Progress toward normalization in lending practices generally halted in the first quarter as the Federal Reserve turned more hawkish amid the rebound in inflation, according to data in a Fed report released on Monday.
The Senior Loan Officer Opinion Survey on Bank Lending Practices showed that demand for commercial, industrial and consumer loans declined at a slightly faster rate, reversing the improving trend that occurred in the second half of last year. At the same time, lending standards for industrial and commercial loans were tighter in the first quarter.
However, the real estate market was a bright spot, with all indicators showing improvement in the quarter. With interest rates most likely at their peak in this cycle, the real estate market has been rebounding from its bottom in the past couple of months.
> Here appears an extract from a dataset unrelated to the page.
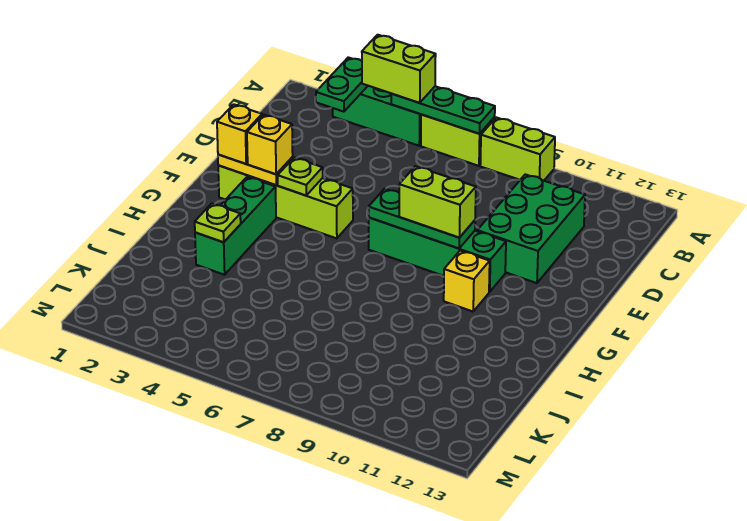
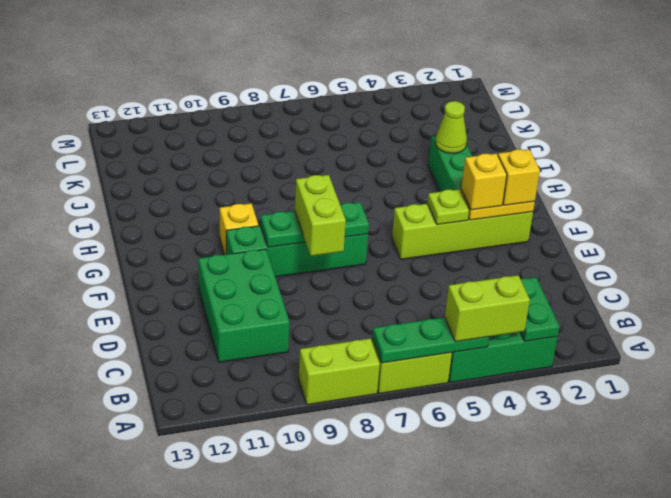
lime brick F8:F9 level 3 -> lime brick E8:F8 level 3
lime plate I3 level 2 -> lime cone I3 level 2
Also, buyers are gradually becoming more accustomed to the fact that interest rates, especially mortgage rates, won’t return to pre-pandemic levels anytime soon, so they are feeling less inclined to delay their purchases further.
With the recent April payroll report showing a cooler labor market than expected and housing disinflation likely to appear in the summer, we anticipate financial conditions easing significantly in the coming quarters as the market and the Fed recalibrate their rate paths once more.
More likely than not, the overall unencouraging first-quarter data will be short-lived. Still, that highlighted how fast inflation—and the implications of the Fed’s resulting decision—did filter through the financial market.
It is a recipe for more market volatility, which at the end of the day is also one of the Fed’s mandates to stabilize the financial market. Ultimately, that is always going to be a problem if the Fed continues to be highly data-dependent as it has showed.